§ Dataset excerpts:
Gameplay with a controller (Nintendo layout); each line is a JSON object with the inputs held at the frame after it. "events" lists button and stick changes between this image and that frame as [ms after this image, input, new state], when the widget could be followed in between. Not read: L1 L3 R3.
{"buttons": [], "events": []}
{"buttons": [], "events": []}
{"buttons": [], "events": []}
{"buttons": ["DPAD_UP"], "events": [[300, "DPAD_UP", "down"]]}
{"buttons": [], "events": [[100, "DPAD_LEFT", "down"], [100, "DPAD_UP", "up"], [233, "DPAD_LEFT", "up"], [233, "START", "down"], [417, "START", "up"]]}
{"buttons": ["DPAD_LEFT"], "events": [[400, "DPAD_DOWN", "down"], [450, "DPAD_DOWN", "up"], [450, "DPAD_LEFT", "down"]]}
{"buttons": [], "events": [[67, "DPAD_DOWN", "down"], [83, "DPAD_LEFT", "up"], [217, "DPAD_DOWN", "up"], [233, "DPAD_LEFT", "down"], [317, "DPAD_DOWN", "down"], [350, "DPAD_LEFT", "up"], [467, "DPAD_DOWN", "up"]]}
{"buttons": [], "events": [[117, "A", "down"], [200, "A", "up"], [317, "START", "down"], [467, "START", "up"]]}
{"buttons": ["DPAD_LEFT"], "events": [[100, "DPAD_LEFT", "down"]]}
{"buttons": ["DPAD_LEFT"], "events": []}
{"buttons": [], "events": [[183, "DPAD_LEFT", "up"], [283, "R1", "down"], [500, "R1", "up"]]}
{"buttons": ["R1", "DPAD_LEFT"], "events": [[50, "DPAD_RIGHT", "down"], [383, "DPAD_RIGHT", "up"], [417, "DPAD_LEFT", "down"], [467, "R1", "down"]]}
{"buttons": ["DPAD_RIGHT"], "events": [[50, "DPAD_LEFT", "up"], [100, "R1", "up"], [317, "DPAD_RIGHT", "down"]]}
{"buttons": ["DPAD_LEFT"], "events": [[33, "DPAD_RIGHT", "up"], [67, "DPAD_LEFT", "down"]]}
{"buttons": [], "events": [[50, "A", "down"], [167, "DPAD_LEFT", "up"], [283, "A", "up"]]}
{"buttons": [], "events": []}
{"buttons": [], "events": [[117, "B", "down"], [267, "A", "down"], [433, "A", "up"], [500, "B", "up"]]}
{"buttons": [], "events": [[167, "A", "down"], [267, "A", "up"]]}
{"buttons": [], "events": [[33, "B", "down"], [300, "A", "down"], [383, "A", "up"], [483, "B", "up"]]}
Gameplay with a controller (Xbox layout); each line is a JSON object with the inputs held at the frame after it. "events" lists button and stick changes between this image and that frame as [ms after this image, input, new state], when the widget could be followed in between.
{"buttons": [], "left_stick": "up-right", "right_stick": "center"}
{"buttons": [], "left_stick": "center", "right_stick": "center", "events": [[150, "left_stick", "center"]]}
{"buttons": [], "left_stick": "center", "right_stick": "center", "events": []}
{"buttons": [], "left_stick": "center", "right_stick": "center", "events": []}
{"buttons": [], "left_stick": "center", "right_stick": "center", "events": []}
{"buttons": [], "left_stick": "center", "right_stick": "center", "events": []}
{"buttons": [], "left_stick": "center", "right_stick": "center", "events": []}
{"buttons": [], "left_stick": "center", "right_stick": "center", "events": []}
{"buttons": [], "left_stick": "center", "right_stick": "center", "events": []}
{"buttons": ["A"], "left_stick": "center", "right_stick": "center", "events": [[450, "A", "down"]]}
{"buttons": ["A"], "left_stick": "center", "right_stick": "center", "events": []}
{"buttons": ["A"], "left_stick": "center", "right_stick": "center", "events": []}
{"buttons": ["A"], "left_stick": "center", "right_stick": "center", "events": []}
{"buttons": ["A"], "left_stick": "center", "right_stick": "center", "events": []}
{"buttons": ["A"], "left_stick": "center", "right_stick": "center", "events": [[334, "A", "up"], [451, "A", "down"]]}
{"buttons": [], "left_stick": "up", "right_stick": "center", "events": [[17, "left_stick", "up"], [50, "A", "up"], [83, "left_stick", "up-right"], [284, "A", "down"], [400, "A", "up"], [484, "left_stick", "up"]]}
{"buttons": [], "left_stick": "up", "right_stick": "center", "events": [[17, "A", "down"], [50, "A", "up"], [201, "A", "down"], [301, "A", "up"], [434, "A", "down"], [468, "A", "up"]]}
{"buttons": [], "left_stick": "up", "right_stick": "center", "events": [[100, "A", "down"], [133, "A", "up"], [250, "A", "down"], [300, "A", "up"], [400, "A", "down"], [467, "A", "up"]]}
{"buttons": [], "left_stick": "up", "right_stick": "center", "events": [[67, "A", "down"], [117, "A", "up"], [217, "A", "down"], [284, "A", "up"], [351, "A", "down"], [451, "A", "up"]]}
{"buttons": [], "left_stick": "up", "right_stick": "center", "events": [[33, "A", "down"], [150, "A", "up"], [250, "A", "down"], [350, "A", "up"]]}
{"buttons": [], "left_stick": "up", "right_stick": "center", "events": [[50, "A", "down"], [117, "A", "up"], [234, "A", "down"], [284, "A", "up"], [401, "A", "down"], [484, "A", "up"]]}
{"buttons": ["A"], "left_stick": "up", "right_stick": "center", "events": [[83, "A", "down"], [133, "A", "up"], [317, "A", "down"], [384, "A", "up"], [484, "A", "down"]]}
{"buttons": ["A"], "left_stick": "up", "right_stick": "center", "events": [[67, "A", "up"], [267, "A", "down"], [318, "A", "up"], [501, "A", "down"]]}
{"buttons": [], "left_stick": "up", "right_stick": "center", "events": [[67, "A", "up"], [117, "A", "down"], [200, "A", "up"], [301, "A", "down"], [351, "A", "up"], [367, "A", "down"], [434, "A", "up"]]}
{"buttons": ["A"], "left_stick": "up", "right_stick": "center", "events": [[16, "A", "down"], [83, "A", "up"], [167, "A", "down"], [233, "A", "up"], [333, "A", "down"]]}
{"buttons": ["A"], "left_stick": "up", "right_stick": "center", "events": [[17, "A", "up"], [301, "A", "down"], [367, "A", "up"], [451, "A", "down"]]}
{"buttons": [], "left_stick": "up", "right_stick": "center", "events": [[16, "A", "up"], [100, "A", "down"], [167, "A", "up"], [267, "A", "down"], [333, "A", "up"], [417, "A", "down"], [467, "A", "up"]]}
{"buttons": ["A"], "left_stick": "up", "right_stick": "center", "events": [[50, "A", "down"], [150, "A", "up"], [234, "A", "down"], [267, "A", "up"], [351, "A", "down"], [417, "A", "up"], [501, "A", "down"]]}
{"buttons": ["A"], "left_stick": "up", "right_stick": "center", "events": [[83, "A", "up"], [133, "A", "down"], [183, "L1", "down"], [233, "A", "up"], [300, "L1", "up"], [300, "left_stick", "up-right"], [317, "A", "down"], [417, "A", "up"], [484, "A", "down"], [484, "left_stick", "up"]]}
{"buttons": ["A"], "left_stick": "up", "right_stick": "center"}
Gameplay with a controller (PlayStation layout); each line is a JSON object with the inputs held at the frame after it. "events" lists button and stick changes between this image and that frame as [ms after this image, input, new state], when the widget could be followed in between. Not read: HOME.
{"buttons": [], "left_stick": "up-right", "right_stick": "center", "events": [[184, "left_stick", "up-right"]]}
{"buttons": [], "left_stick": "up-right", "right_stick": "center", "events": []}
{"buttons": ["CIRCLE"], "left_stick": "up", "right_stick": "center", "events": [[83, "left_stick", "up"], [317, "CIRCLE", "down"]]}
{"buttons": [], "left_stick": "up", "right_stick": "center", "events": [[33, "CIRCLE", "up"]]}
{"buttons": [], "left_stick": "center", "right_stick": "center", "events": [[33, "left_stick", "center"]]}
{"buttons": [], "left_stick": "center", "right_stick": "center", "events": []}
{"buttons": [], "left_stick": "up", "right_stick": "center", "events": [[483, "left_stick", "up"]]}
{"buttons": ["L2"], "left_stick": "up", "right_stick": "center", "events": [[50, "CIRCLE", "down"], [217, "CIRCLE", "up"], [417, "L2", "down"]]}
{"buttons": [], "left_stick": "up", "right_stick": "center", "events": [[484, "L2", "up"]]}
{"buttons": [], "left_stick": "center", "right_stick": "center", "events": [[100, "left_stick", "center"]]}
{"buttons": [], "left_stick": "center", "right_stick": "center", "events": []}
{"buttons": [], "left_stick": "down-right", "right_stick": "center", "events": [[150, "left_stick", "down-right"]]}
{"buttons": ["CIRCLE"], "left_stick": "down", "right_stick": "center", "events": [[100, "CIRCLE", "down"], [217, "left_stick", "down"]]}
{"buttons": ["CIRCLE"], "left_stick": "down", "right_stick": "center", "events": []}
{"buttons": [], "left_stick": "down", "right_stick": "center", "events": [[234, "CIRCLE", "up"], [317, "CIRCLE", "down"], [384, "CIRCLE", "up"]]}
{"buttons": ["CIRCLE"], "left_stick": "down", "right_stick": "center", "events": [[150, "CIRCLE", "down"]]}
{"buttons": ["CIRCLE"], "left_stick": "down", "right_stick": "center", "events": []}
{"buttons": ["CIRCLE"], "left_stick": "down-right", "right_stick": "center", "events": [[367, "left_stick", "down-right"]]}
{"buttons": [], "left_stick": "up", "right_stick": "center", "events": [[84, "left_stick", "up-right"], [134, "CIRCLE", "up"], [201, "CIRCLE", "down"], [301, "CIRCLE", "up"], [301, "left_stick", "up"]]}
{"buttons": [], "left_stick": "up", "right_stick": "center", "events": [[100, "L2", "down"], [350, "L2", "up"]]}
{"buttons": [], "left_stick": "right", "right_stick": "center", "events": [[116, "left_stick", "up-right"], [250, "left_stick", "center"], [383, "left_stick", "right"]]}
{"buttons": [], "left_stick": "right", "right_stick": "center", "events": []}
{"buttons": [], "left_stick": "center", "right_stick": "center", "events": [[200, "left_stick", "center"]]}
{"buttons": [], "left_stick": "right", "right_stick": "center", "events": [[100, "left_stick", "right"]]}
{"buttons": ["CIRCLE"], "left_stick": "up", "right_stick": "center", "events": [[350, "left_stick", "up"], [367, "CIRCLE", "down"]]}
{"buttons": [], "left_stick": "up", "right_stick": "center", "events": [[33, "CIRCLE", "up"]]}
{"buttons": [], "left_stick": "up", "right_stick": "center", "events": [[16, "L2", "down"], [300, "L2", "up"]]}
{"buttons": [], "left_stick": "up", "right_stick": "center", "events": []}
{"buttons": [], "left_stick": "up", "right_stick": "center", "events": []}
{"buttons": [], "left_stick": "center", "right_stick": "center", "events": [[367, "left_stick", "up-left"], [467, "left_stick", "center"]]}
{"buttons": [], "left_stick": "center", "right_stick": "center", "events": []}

§ Aim of the task:
Where does the word "between" appear in the material above? Copy every line that holds it.

§ Result for this exercise:
Gameplay with a controller (Nintendo layout); each line is a JSON object with the inputs held at the frame after it. "events" lists button and stick changes between this image and that frame as [ms after this image, input, new state], when the widget could be followed in between. Not read: L1 L3 R3.
Gameplay with a controller (Xbox layout); each line is a JSON object with the inputs held at the frame after it. "events" lists button and stick changes between this image and that frame as [ms after this image, input, new state], when the widget could be followed in between.
Gameplay with a controller (PlayStation layout); each line is a JSON object with the inputs held at the frame after it. "events" lists button and stick changes between this image and that frame as [ms after this image, input, new state], when the widget could be followed in between. Not read: HOME.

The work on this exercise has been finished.